Discussion of this potential treatment seems to be held back for two very different reasons: on one hand, the general public regards it as bizarre and unpleasant, and it suffers from a general schoolboy humour (Private Eye published a cutting in its “Funny Old World” section only last week, where the humour lay merely in the concept itself); on the other hand, the reasons behind the actual therapeutic effect remain unclear, with no identifiable active ingredient, no large-scale clinical trials published, and the perhaps unfair perception that it is quackery. It thus falls between two stools.
While the concept of FMT has been around for a number of years, it has been given real impetus recently by the massive rise in genome sequencing power, which has allowed the effects of various conditions to be mapped via the changes in the gut flora – this microbiome sequencing has been a feature of a number of publicly-funded initiatives worldwide and is also one of the main targets of Craig Venter’s latest vehicle, Human Longevity Inc.’s Biome Health division. The initial promise of FMT has been for the treatment of C. difficile infections, where a previously minor and unregarded bacterium takes advantage of external factors, particularly over-dosing of antibiotics, to out-compete and swamp the other occupants of the gut.
However, it seems that the population make-up of the gut flora could also play a significant factor in the development of other intestinal and bowel diseases, including Crohn’s disease, ulcerative colitis and inflammatory bowel disease (IBD). Whilst treatment for C. difficile infections could be the starting point for greater clinical use of FMT, and provide the confirmation of efficacy and method of action, it is the promise of treatment for these other long term, distressing and debilitating diseases that most excites clinicians.
This promise has led to the setting up of a service, called OpenBiome in October 2013, at the Microbiome Health Research Institute of MIT, to create a frozen storage facility for donated stool samples, screened for enteric bacterial pathogens, viruses and parasites. These can then be supplied to physicians wishing to try the procedure on patients infected with C. difficile. OpenBiome charges $250 for a 250 mL sample, more than enough to treat the patient and considerably cheaper than a further course of antibiotics-of-last-resort.
The Regulatory position for FMT is changing rapidly. FDA originally treated FMT as any new investigational drug, requiring physicians to request an IND for any use. In May 2013, this was changed to allow physicians to exercise enforcement discretion, opening up the field for further development. Further new draft guidelines, issued in February 2014, seem to close this window again, requiring not just informed consent of the patient, but also that the FMT product is obtained from a donor “known to” the patient or the healthcare provider, and that the stool donor and stool are qualified by screening and testing first. This new guidance seems to prevent the use of the anonymous donor samples from OpenBiome, unless the “known to” restriction is interpreted very broadly.
NICE’s own guidelines on FMT for recurrent C. difficile infections, issued in March 2014, require UK clinicians to keep records of both donor and recipient, as well as to screen for pathogens. This seems closer to the rules regarding tissue donation for transplantation. Defining the treatment and its most appropriate regulatory regime are still to be finalised. The best delivery method also remains unclear – enema, nasal feeding tube, and enteric-coated capsule have all been used or considered.

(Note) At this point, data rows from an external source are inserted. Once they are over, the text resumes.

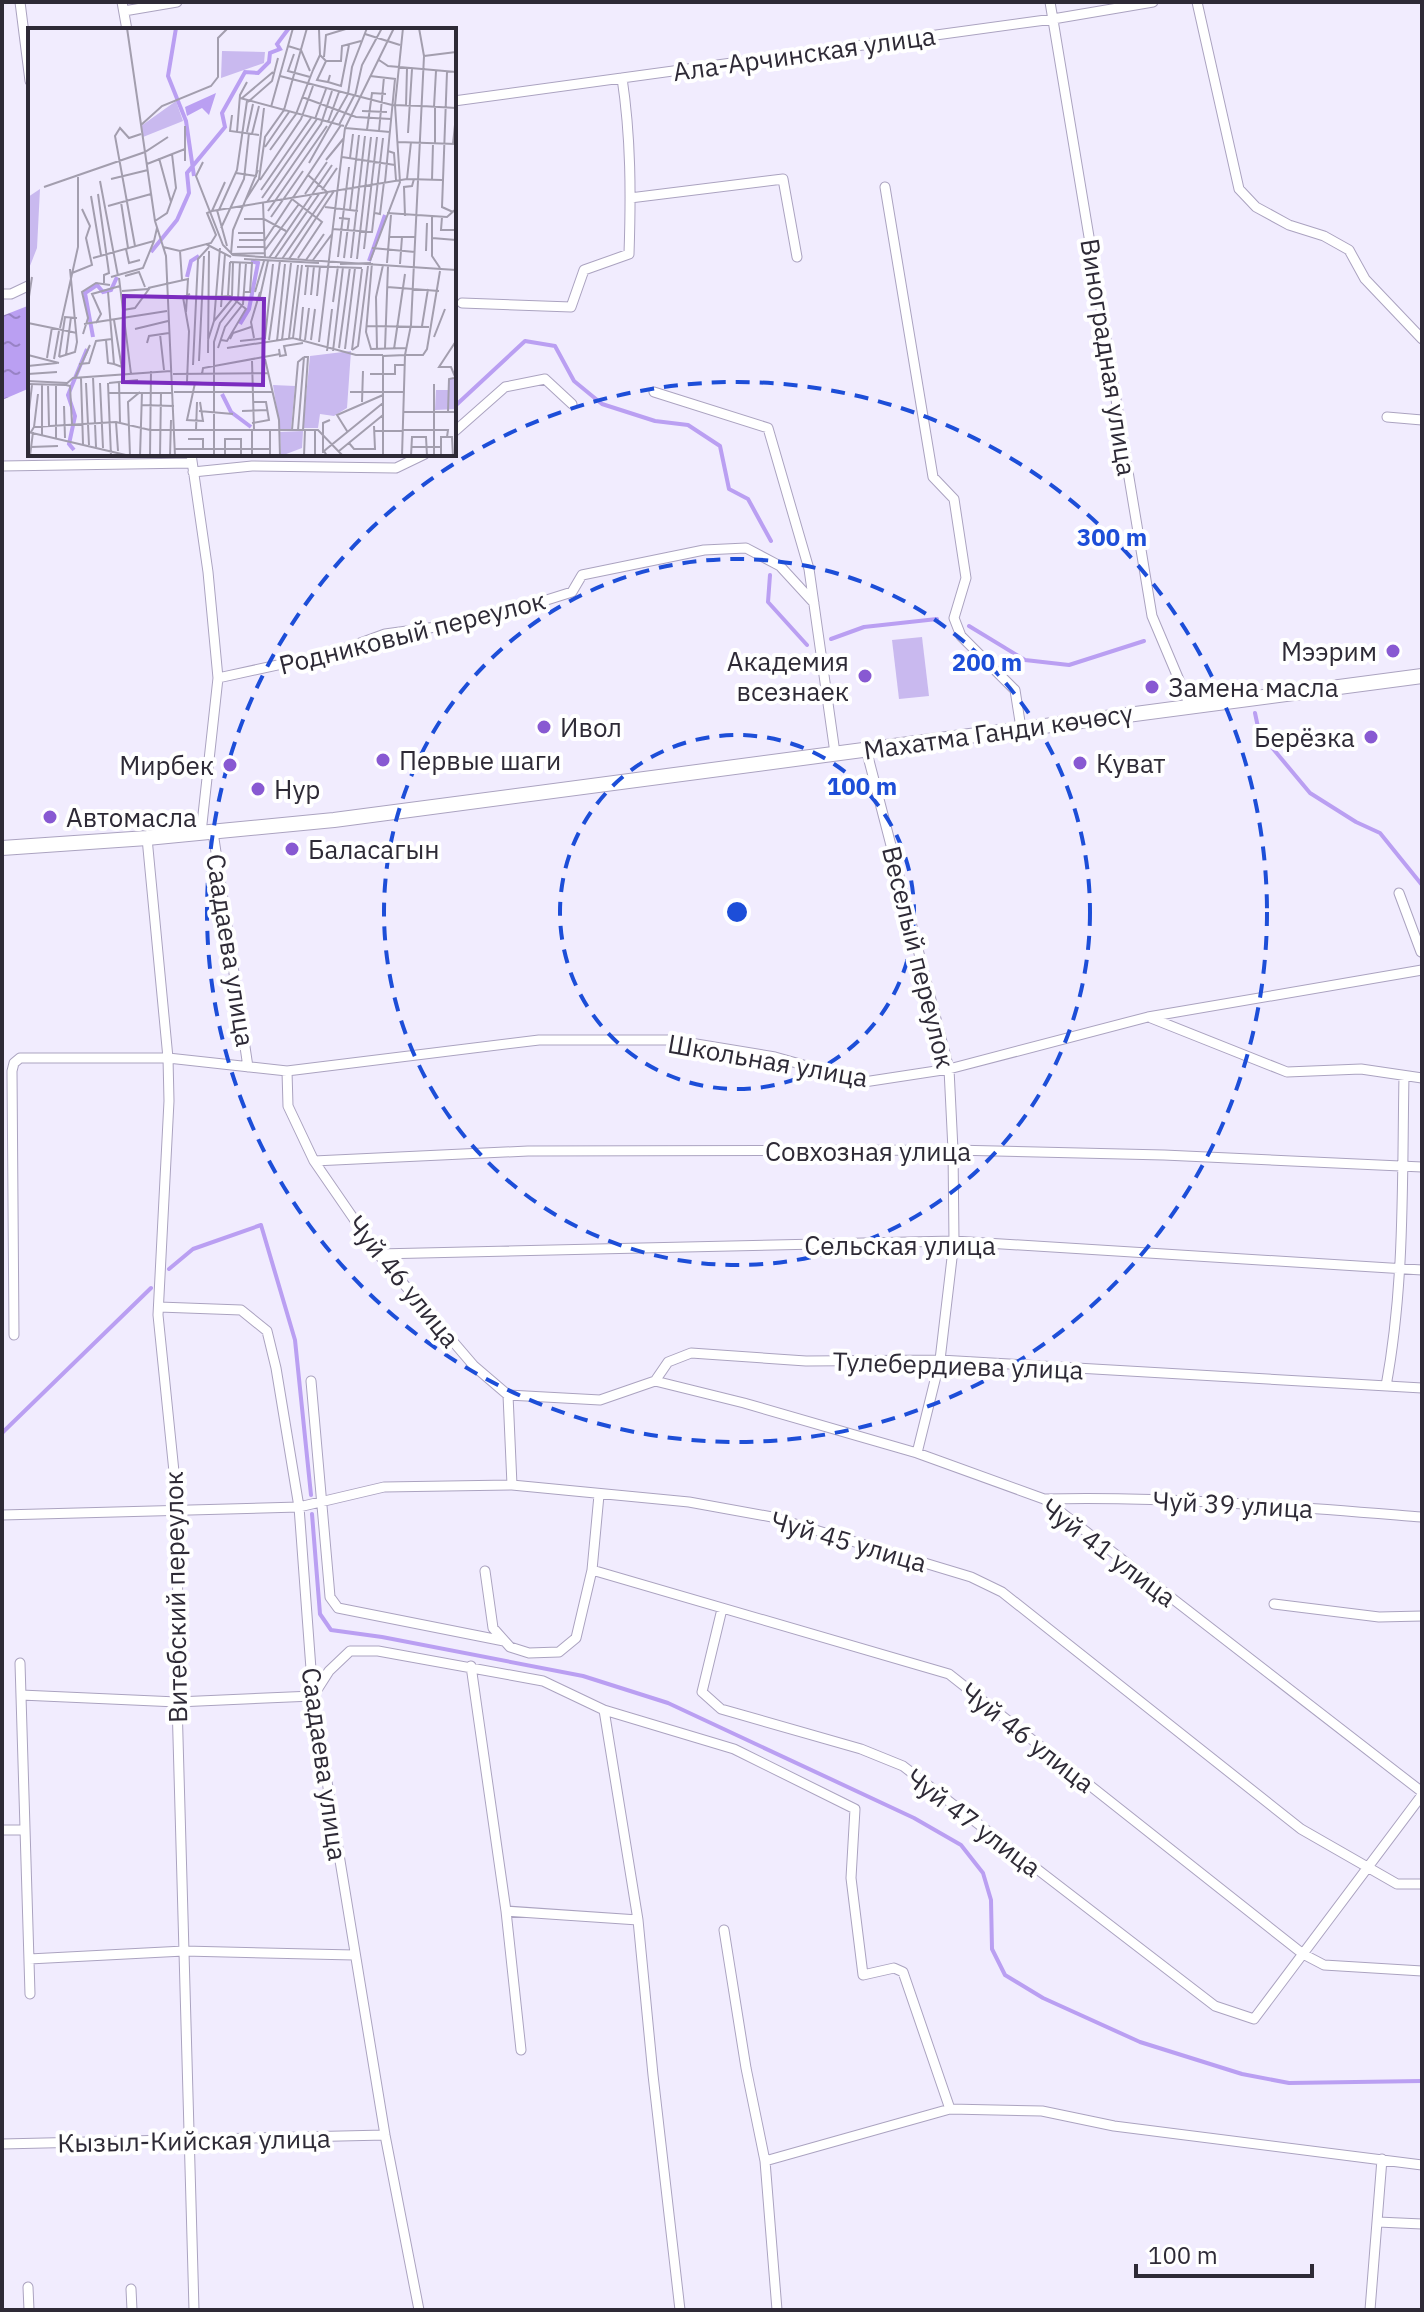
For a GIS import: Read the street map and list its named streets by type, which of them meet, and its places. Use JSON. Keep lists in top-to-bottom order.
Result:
{
  "streets": {
    "main road": ["Махатма Ганди көчөсү"],
    "street": [
      "Ала-Арчинская улица",
      "Виноградная улица",
      "Родниковый переулок",
      "Саадаева улица",
      "Веселый переулок",
      "Школьная улица",
      "Совхозная улица",
      "Сельская улица",
      "Чуй 46 улица",
      "Тулебердиева улица",
      "Чуй 39 улица",
      "Чуй 45 улица",
      "Чуй 41 улица",
      "Витебский переулок",
      "Чуй 47 улица",
      "Кызыл-Кийская улица"
    ]
  },
  "crossings": [
    ["Ала-Арчинская улица", "Виноградная улица"],
    ["Виноградная улица", "Махатма Ганди көчөсү"],
    ["Родниковый переулок", "Саадаева улица"],
    ["Махатма Ганди көчөсү", "Саадаева улица"],
    ["Махатма Ганди көчөсү", "Веселый переулок"],
    ["Махатма Ганди көчөсү", "Витебский переулок"],
    ["Саадаева улица", "Школьная улица"],
    ["Саадаева улица", "Чуй 45 улица"],
    ["Саадаева улица", "Витебский переулок"],
    ["Саадаева улица", "Кызыл-Кийская улица"],
    ["Веселый переулок", "Школьная улица"],
    ["Веселый переулок", "Совхозная улица"],
    ["Веселый переулок", "Сельская улица"],
    ["Веселый переулок", "Тулебердиева улица"],
    ["Веселый переулок", "Чуй 41 улица"],
    ["Школьная улица", "Чуй 46 улица"],
    ["Школьная улица", "Витебский переулок"],
    ["Совхозная улица", "Чуй 46 улица"],
    ["Сельская улица", "Чуй 46 улица"],
    ["Чуй 46 улица", "Тулебердиева улица"],
    ["Чуй 46 улица", "Чуй 47 улица"],
    ["Тулебердиева улица", "Чуй 41 улица"],
    ["Чуй 39 улица", "Чуй 41 улица"],
    ["Чуй 45 улица", "Витебский переулок"],
    ["Витебский переулок", "Кызыл-Кийская улица"]
  ],
  "places": [
    "Мээрим",
    "Академия всезнаек",
    "Замена масла",
    "Ивол",
    "Берёзка",
    "Первые шаги",
    "Куват",
    "Мирбек",
    "Нур",
    "Автомасла",
    "Баласагын"
  ],
  "scale_bar": "100 m",
  "rings": ["300 m", "200 m", "100 m"]
}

The microbiome of the average human gut contains thousands of different micro-organisms, in variable amounts and with their own niches. 16S ribosomal RNA sequencing has identified many bacteria which have never been isolated, and which may not ever be able to be cultured separately in the laboratory. Understanding the synergy of the populations will be an enormous task. A recent publication on the microbiome of 447 patients with Crohn’s disease showed diminished microbial diversity and over-representation of certain bacterial species compared with 220 control samples, and that certain species were particularly associated with deep intestinal ulcers, although the researchers could not determine whether this was causative or simply colonisation of an already existing suitable environment. Given the interdependencies within the microbiome and the spread of human conditions caused by their perturbation, it may be that the essentially empirical nature of FMT may become the standard of care for many years, before we truly appreciate the exact causes and treatments for diseases such as ulcerative colitis.
However, given that there are well-documented cases of patients with recurrent C. difficile infections, close to death after up to nine courses of antibiotics, being completely cured with FMT, then this is clearly a treatment which is going to become both more widely applied and better accepted.